WHAT THE TASK ASKS |
Keeping every word intact, reproduce all of the records.
━━━━━━━━
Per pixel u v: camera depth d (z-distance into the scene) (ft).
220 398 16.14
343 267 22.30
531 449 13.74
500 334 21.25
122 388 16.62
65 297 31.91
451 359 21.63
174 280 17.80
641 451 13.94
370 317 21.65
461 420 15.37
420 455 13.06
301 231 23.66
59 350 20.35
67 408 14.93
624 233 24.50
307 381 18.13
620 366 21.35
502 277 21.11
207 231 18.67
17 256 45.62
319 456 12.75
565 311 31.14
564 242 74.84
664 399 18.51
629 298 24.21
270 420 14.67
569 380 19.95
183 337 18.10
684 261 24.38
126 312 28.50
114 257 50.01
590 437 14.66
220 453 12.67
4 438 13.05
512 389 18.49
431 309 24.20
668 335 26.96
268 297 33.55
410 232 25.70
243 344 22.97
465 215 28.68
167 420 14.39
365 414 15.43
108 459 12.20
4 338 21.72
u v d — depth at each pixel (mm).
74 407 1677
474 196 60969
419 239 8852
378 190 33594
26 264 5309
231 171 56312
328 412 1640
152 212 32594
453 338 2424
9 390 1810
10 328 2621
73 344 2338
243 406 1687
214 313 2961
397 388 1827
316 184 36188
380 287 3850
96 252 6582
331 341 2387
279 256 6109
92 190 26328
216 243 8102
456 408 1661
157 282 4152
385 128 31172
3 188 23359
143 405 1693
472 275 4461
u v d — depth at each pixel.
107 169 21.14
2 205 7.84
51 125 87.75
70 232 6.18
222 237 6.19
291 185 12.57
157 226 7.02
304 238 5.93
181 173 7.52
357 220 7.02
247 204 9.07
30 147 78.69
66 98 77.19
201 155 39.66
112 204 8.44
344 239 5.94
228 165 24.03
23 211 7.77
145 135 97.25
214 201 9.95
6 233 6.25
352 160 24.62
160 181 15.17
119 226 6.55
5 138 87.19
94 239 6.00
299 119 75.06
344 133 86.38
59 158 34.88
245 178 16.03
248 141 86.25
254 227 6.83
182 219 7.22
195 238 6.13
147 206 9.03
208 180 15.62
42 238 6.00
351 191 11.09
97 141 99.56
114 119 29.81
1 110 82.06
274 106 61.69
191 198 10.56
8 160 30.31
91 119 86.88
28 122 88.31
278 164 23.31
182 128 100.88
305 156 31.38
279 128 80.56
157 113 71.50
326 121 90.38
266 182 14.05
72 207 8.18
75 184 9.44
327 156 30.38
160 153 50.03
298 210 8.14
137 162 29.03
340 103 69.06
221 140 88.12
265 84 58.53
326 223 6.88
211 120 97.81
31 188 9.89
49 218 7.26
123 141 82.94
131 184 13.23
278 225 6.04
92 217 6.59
━━━━━━━━
SOLUTION TO THIS TASK |
Per pixel u v: camera depth d (z-distance into the scene) (ft).
220 398 16.14
343 267 22.30
531 449 13.74
500 334 21.25
122 388 16.62
65 297 31.91
451 359 21.63
174 280 17.80
641 451 13.94
370 317 21.65
461 420 15.37
420 455 13.06
301 231 23.66
59 350 20.35
67 408 14.93
624 233 24.50
307 381 18.13
620 366 21.35
502 277 21.11
207 231 18.67
17 256 45.62
319 456 12.75
565 311 31.14
564 242 74.84
664 399 18.51
629 298 24.21
270 420 14.67
569 380 19.95
183 337 18.10
684 261 24.38
126 312 28.50
114 257 50.01
590 437 14.66
220 453 12.67
4 438 13.05
512 389 18.49
431 309 24.20
668 335 26.96
268 297 33.55
410 232 25.70
243 344 22.97
465 215 28.68
167 420 14.39
365 414 15.43
108 459 12.20
4 338 21.72
u v d — depth at each pixel (mm).
74 407 1677
474 196 60969
419 239 8852
378 190 33594
26 264 5309
231 171 56312
328 412 1640
152 212 32594
453 338 2424
9 390 1810
10 328 2621
73 344 2338
243 406 1687
214 313 2961
397 388 1827
316 184 36188
380 287 3850
96 252 6582
331 341 2387
279 256 6109
92 190 26328
216 243 8102
456 408 1661
157 282 4152
385 128 31172
3 188 23359
143 405 1693
472 275 4461
u v d — depth at each pixel.
107 169 21.14
2 205 7.84
51 125 87.75
70 232 6.18
222 237 6.19
291 185 12.57
157 226 7.02
304 238 5.93
181 173 7.52
357 220 7.02
247 204 9.07
30 147 78.69
66 98 77.19
201 155 39.66
112 204 8.44
344 239 5.94
228 165 24.03
23 211 7.77
145 135 97.25
214 201 9.95
6 233 6.25
352 160 24.62
160 181 15.17
119 226 6.55
5 138 87.19
94 239 6.00
299 119 75.06
344 133 86.38
59 158 34.88
245 178 16.03
248 141 86.25
254 227 6.83
182 219 7.22
195 238 6.13
147 206 9.03
208 180 15.62
42 238 6.00
351 191 11.09
97 141 99.56
114 119 29.81
1 110 82.06
274 106 61.69
191 198 10.56
8 160 30.31
91 119 86.88
28 122 88.31
278 164 23.31
182 128 100.88
305 156 31.38
279 128 80.56
157 113 71.50
326 121 90.38
266 182 14.05
72 207 8.18
75 184 9.44
327 156 30.38
160 153 50.03
298 210 8.14
137 162 29.03
340 103 69.06
221 140 88.12
265 84 58.53
326 223 6.88
211 120 97.81
31 188 9.89
49 218 7.26
123 141 82.94
131 184 13.23
278 225 6.04
92 217 6.59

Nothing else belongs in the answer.